→ Brief: Filter this listing down to the lines that contain the word "Request", and copy them.

Records to process Start Marker

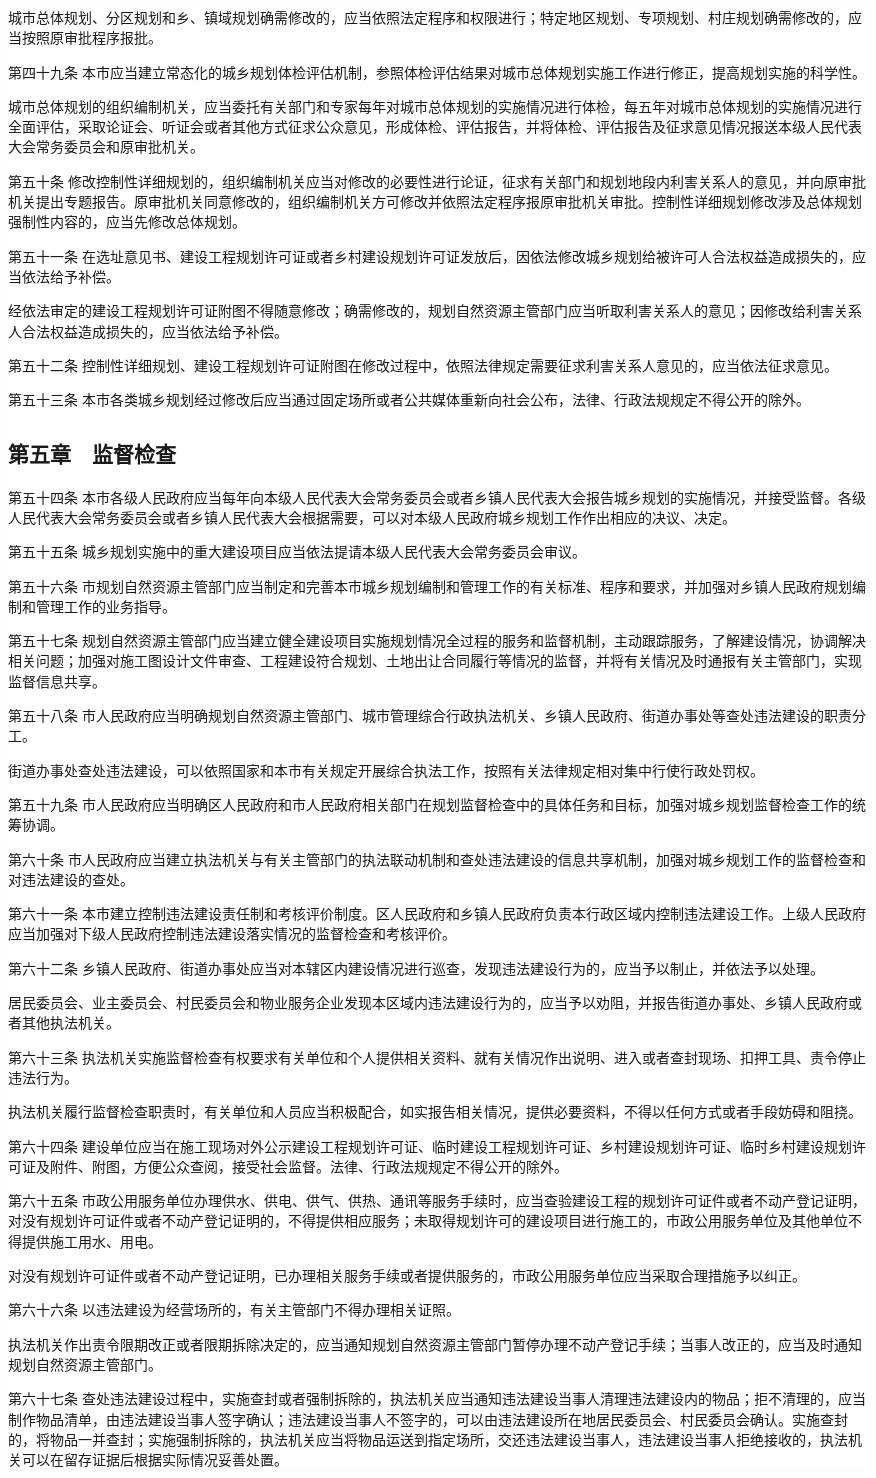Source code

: 城市总体规划、分区规划和乡、镇域规划确需修改的，应当依照法定程序和权限进行；特定地区规划、专项规划、村庄规划确需修改的，应当按照原审批程序报批。

第四十九条 本市应当建立常态化的城乡规划体检评估机制，参照体检评估结果对城市总体规划实施工作进行修正，提高规划实施的科学性。

城市总体规划的组织编制机关，应当委托有关部门和专家每年对城市总体规划的实施情况进行体检，每五年对城市总体规划的实施情况进行全面评估，采取论证会、听证会或者其他方式征求公众意见，形成体检、评估报告，并将体检、评估报告及征求意见情况报送本级人民代表大会常务委员会和原审批机关。

第五十条 修改控制性详细规划的，组织编制机关应当对修改的必要性进行论证，征求有关部门和规划地段内利害关系人的意见，并向原审批机关提出专题报告。原审批机关同意修改的，组织编制机关方可修改并依照法定程序报原审批机关审批。控制性详细规划修改涉及总体规划强制性内容的，应当先修改总体规划。

第五十一条 在选址意见书、建设工程规划许可证或者乡村建设规划许可证发放后，因依法修改城乡规划给被许可人合法权益造成损失的，应当依法给予补偿。

经依法审定的建设工程规划许可证附图不得随意修改；确需修改的，规划自然资源主管部门应当听取利害关系人的意见；因修改给利害关系人合法权益造成损失的，应当依法给予补偿。

第五十二条 控制性详细规划、建设工程规划许可证附图在修改过程中，依照法律规定需要征求利害关系人意见的，应当依法征求意见。

第五十三条 本市各类城乡规划经过修改后应当通过固定场所或者公共媒体重新向社会公布，法律、行政法规规定不得公开的除外。

## 第五章　监督检查

第五十四条 本市各级人民政府应当每年向本级人民代表大会常务委员会或者乡镇人民代表大会报告城乡规划的实施情况，并接受监督。各级人民代表大会常务委员会或者乡镇人民代表大会根据需要，可以对本级人民政府城乡规划工作作出相应的决议、决定。

第五十五条 城乡规划实施中的重大建设项目应当依法提请本级人民代表大会常务委员会审议。

第五十六条 市规划自然资源主管部门应当制定和完善本市城乡规划编制和管理工作的有关标准、程序和要求，并加强对乡镇人民政府规划编制和管理工作的业务指导。

第五十七条 规划自然资源主管部门应当建立健全建设项目实施规划情况全过程的服务和监督机制，主动跟踪服务，了解建设情况，协调解决相关问题；加强对施工图设计文件审查、工程建设符合规划、土地出让合同履行等情况的监督，并将有关情况及时通报有关主管部门，实现监督信息共享。

第五十八条 市人民政府应当明确规划自然资源主管部门、城市管理综合行政执法机关、乡镇人民政府、街道办事处等查处违法建设的职责分工。

街道办事处查处违法建设，可以依照国家和本市有关规定开展综合执法工作，按照有关法律规定相对集中行使行政处罚权。

第五十九条 市人民政府应当明确区人民政府和市人民政府相关部门在规划监督检查中的具体任务和目标，加强对城乡规划监督检查工作的统筹协调。

第六十条 市人民政府应当建立执法机关与有关主管部门的执法联动机制和查处违法建设的信息共享机制，加强对城乡规划工作的监督检查和对违法建设的查处。

第六十一条 本市建立控制违法建设责任制和考核评价制度。区人民政府和乡镇人民政府负责本行政区域内控制违法建设工作。上级人民政府应当加强对下级人民政府控制违法建设落实情况的监督检查和考核评价。

第六十二条 乡镇人民政府、街道办事处应当对本辖区内建设情况进行巡查，发现违法建设行为的，应当予以制止，并依法予以处理。

居民委员会、业主委员会、村民委员会和物业服务企业发现本区域内违法建设行为的，应当予以劝阻，并报告街道办事处、乡镇人民政府或者其他执法机关。

第六十三条 执法机关实施监督检查有权要求有关单位和个人提供相关资料、就有关情况作出说明、进入或者查封现场、扣押工具、责令停止违法行为。

执法机关履行监督检查职责时，有关单位和人员应当积极配合，如实报告相关情况，提供必要资料，不得以任何方式或者手段妨碍和阻挠。

第六十四条 建设单位应当在施工现场对外公示建设工程规划许可证、临时建设工程规划许可证、乡村建设规划许可证、临时乡村建设规划许可证及附件、附图，方便公众查阅，接受社会监督。法律、行政法规规定不得公开的除外。

第六十五条 市政公用服务单位办理供水、供电、供气、供热、通讯等服务手续时，应当查验建设工程的规划许可证件或者不动产登记证明，对没有规划许可证件或者不动产登记证明的，不得提供相应服务；未取得规划许可的建设项目进行施工的，市政公用服务单位及其他单位不得提供施工用水、用电。

对没有规划许可证件或者不动产登记证明，已办理相关服务手续或者提供服务的，市政公用服务单位应当采取合理措施予以纠正。

第六十六条 以违法建设为经营场所的，有关主管部门不得办理相关证照。

执法机关作出责令限期改正或者限期拆除决定的，应当通知规划自然资源主管部门暂停办理不动产登记手续；当事人改正的，应当及时通知规划自然资源主管部门。

第六十七条 查处违法建设过程中，实施查封或者强制拆除的，执法机关应当通知违法建设当事人清理违法建设内的物品；拒不清理的，应当制作物品清单，由违法建设当事人签字确认；违法建设当事人不签字的，可以由违法建设所在地居民委员会、村民委员会确认。实施查封的，将物品一并查封；实施强制拆除的，执法机关应当将物品运送到指定场所，交还违法建设当事人，违法建设当事人拒绝接收的，执法机关可以在留存证据后根据实际情况妥善处置。
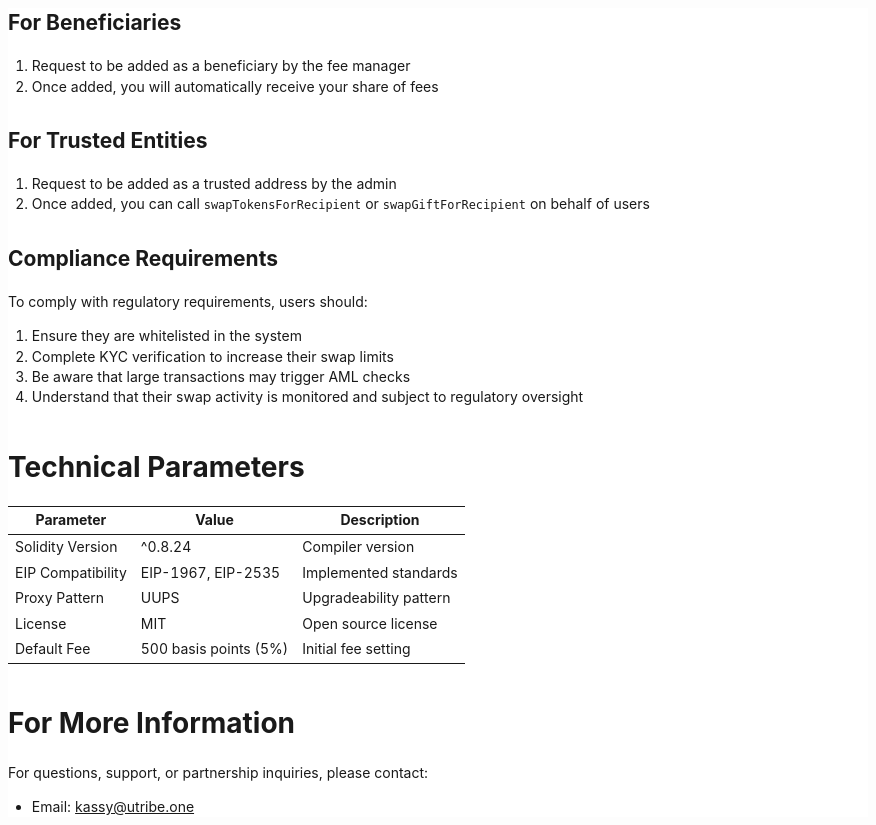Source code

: ## For Beneficiaries

1. Request to be added as a beneficiary by the fee manager
2. Once added, you will automatically receive your share of fees

## For Trusted Entities

1. Request to be added as a trusted address by the admin
2. Once added, you can call `swapTokensForRecipient` or `swapGiftForRecipient` on behalf of users

## Compliance Requirements

To comply with regulatory requirements, users should:

1. Ensure they are whitelisted in the system
2. Complete KYC verification to increase their swap limits
3. Be aware that large transactions may trigger AML checks
4. Understand that their swap activity is monitored and subject to regulatory oversight

# Technical Parameters

| Parameter | Value | Description |
| --- | --- | --- |
| Solidity Version | ^0.8.24 | Compiler version |
| EIP Compatibility | EIP-1967, EIP-2535 | Implemented standards |
| Proxy Pattern | UUPS | Upgradeability pattern |
| License | MIT | Open source license |
| Default Fee | 500 basis points (5%) | Initial fee setting |

# For More Information

For questions, support, or partnership inquiries, please contact:

* Email: kassy@utribe.one
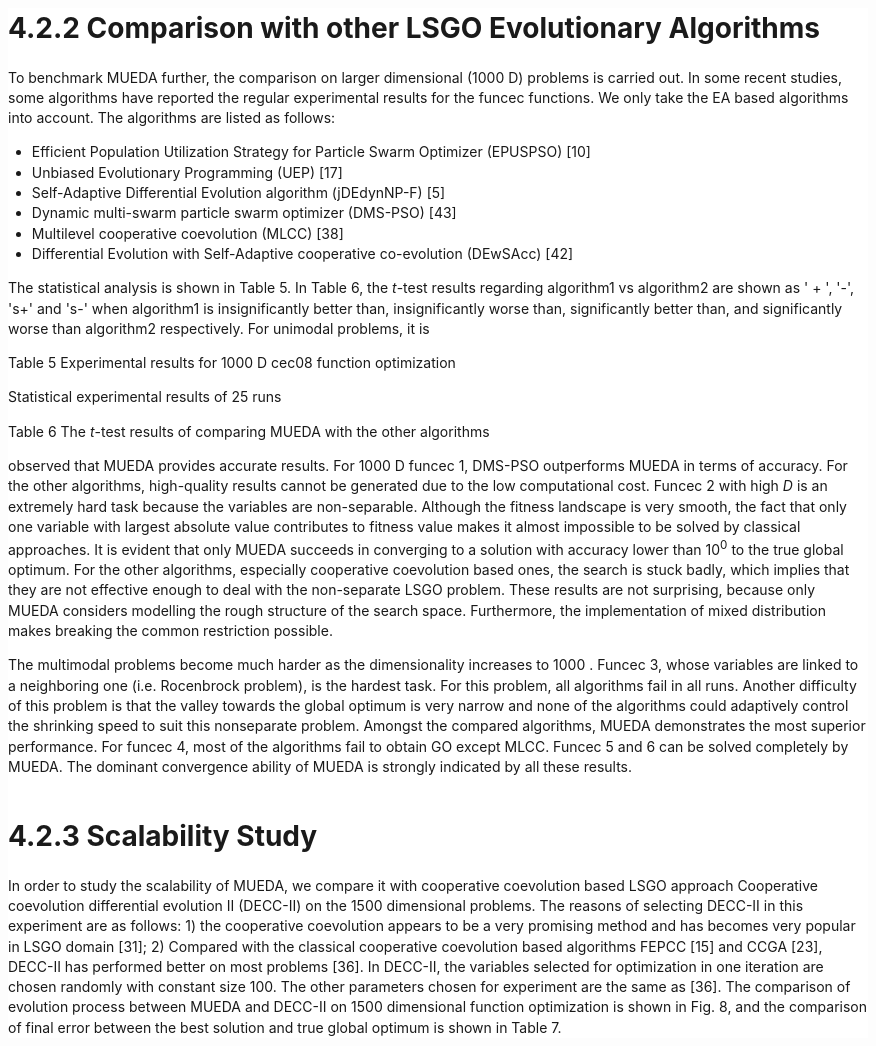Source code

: # 4.2.2 Comparison with other LSGO Evolutionary Algorithms 

To benchmark MUEDA further, the comparison on larger dimensional (1000 D) problems is carried out. In some recent studies, some algorithms have reported the regular experimental results for the funcec functions. We only take the EA based algorithms into account. The algorithms are listed as follows:

- Efficient Population Utilization Strategy for Particle Swarm Optimizer (EPUSPSO) $[10]$
- Unbiased Evolutionary Programming (UEP) [17]
- Self-Adaptive Differential Evolution algorithm (jDEdynNP-F) [5]
- Dynamic multi-swarm particle swarm optimizer (DMS-PSO) [43]
- Multilevel cooperative coevolution (MLCC) [38]
- Differential Evolution with Self-Adaptive cooperative co-evolution (DEwSAcc) [42]

The statistical analysis is shown in Table 5. In Table 6, the $t$-test results regarding algorithm1 vs algorithm2 are shown as ' + ', '-', 's+' and 's-' when algorithm1 is insignificantly better than, insignificantly worse than, significantly better than, and significantly worse than algorithm2 respectively. For unimodal problems, it is

Table 5 Experimental results for 1000 D cec08 function optimization

Statistical experimental results of 25 runs

Table 6 The $t$-test results of comparing MUEDA with the other algorithms

observed that MUEDA provides accurate results. For 1000 D funcec 1, DMS-PSO outperforms MUEDA in terms of accuracy. For the other algorithms, high-quality results cannot be generated due to the low computational cost. Funcec 2 with high $D$ is an extremely hard task because the variables are non-separable. Although the fitness landscape is very smooth, the fact that only one variable with largest absolute value contributes to fitness value makes it almost impossible to be solved by classical approaches. It is evident that only MUEDA succeeds in converging to a solution with accuracy lower than $10^{0}$ to the true global optimum. For the other algorithms, especially cooperative coevolution based ones, the search is stuck badly, which implies that they are not effective enough to deal with the non-separate LSGO problem. These results are not surprising, because only MUEDA considers modelling the rough structure of the search space. Furthermore, the implementation of mixed distribution makes breaking the common restriction possible.

The multimodal problems become much harder as the dimensionality increases to 1000 . Funcec 3, whose variables are linked to a neighboring one (i.e. Rocenbrock problem), is the hardest task. For this problem, all algorithms fail in all runs. Another difficulty of this problem is that the valley towards the global optimum is very narrow and none of the algorithms could adaptively control the shrinking speed to suit this nonseparate problem. Amongst the compared algorithms, MUEDA demonstrates the most superior performance. For funcec 4, most of the algorithms fail to obtain GO except MLCC. Funcec 5 and 6 can be solved completely by MUEDA. The dominant convergence ability of MUEDA is strongly indicated by all these results.

# 4.2.3 Scalability Study 

In order to study the scalability of MUEDA, we compare it with cooperative coevolution based LSGO approach Cooperative coevolution differential evolution II (DECC-II) on the 1500 dimensional problems. The reasons of selecting DECC-II in this experiment are as follows: 1) the cooperative coevolution appears to be a very promising method and has becomes very popular in LSGO domain [31]; 2) Compared with the classical cooperative coevolution based algorithms FEPCC [15] and CCGA [23], DECC-II has performed better on most problems [36]. In DECC-II, the variables selected for optimization in one iteration are chosen randomly with constant size 100. The other parameters chosen for experiment are the same as [36]. The comparison of evolution process between MUEDA and DECC-II on 1500 dimensional function optimization is shown in Fig. 8, and the comparison of final error between the best solution and true global optimum is shown in Table 7.


[^0]:    Yu Wang $\cdot$ Bin Li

Records to process End Marker

→ Solution for this task:
1. Request to be added as a beneficiary by the fee manager
1. Request to be added as a trusted address by the admin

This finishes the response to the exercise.